Since a senescent grass stalk is composed of about three-fourths cellulose and one-fourth lignin, a natural resin that is frequently used as boiler fuel, a low input perennial grass plant could produce three times as much food as high input corn.
However, since glucose is 100% digestible and is readily absorbed by the body, calorie intake could be reduced by 25% with no loss of energy to the body. For a good discussion of energy demand of digestion, read Chapter 3 "The Energy Theory of Cooking" in Catching Fire: How Cooking Made Us Human by Richard Wrangham.
If primary calorie input were to come from perennial grasses, total energy input and acreage required for food production could be drastically reduced. The next step would be to begin research on extracting crude proteins directly from perennial legumes, such as alfalfa.

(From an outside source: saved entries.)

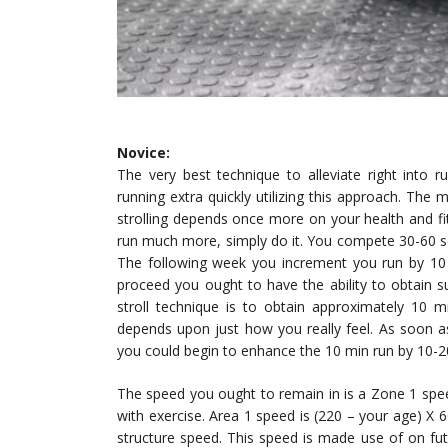
Novice:
The very best technique to alleviate right into 
running extra quickly utilizing this approach. Th
strolling depends once more on your health and fitn
run much more, simply do it. You compete 30-60 sec
The following week you increment you run by 10 
proceed you ought to have the ability to obtain sub
stroll technique is to obtain approximately 10 m
depends upon just how you really feel. As soon as
you could begin to enhance the 10 min run by 10-
The speed you ought to remain in is a Zone 1 spee
with exercise. Area 1 speed is (220 – your age) X
structure speed. This speed is made use of on futu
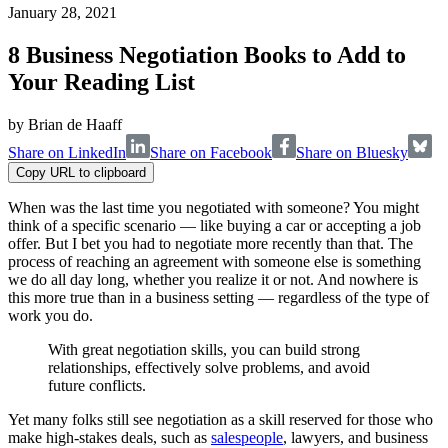
January 28, 2021
8 Business Negotiation Books to Add to
Your Reading List
by
Brian de Haaff
Share on LinkedIn
Share on Facebook
Share on Bluesky
Copy URL to clipboard
When was the last time you negotiated with someone? You might
think of a specific scenario — like buying a car or accepting a job
offer. But I bet you had to negotiate more recently than that. The
process of reaching an agreement with someone else is something
we do all day long, whether you realize it or not. And nowhere is
this more true than in a business setting — regardless of the type of
work you do.
With great negotiation skills, you can build strong
relationships, effectively solve problems, and avoid
future conflicts.
Yet many folks still see negotiation as a skill reserved for those who
make high-stakes deals, such as
salespeople
, lawyers, and business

Posted by: fred schumacher | 15 March 2010 at 06:42 AM
We seem to be able to feed most of the world population at this time, but as fossil fuel energy sources are in greater demand and diminishing supply, that seems to be the priority. Without energy we are back to square one.
Posted by: SJC | 15 March 2010 at 02:27 PM
Fred:
Excellent idea for many of us.
I presume that food industries could quickly come out with multicolor biscuits made from perennial grass stalk extracts. Vitamins and other essential ingredients could be added to fill the needs of growing children, adults and elders.
Wonder how long it would take for the current 50% with over-weight problems to reduce to normal weight if fed with those biscuits?
That alone (weight reduction) could cut health care cost by up to 50% and more in USA and eliminate the national deficits within about 20 years.
Of course, all surpluses could be used as feed stock for animals. Imagine sharing your meals with the house pets.